Collected data:
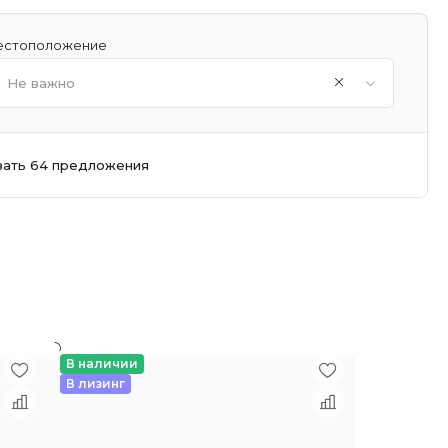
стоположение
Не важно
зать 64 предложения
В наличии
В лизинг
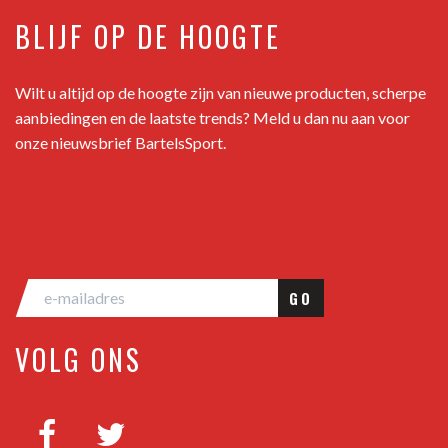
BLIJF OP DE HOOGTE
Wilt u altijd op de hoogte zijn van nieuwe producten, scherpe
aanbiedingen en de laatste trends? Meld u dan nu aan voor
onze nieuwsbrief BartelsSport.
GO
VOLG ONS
---
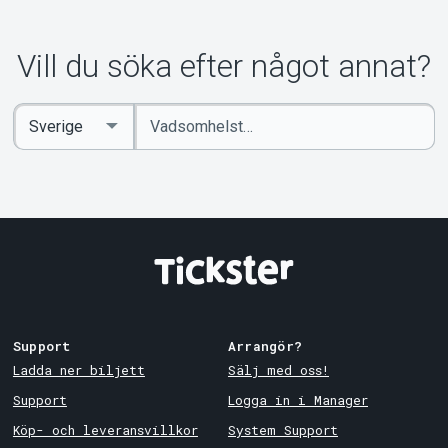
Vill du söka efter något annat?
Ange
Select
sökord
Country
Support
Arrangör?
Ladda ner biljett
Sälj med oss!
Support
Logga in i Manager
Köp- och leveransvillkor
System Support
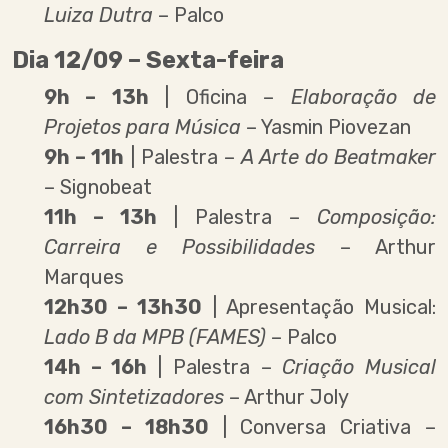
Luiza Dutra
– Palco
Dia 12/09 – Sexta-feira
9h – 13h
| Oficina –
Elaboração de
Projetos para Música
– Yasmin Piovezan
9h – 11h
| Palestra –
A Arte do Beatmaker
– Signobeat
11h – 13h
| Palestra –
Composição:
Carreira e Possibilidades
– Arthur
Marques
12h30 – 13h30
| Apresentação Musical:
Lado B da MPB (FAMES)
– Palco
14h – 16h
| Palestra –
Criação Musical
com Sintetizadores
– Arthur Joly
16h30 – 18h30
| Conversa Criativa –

__Aim of the exercise__
If a line of the data includes the word "Musical", it counts; give how many lines do, as a bare number.

__Reply to the exercise__
2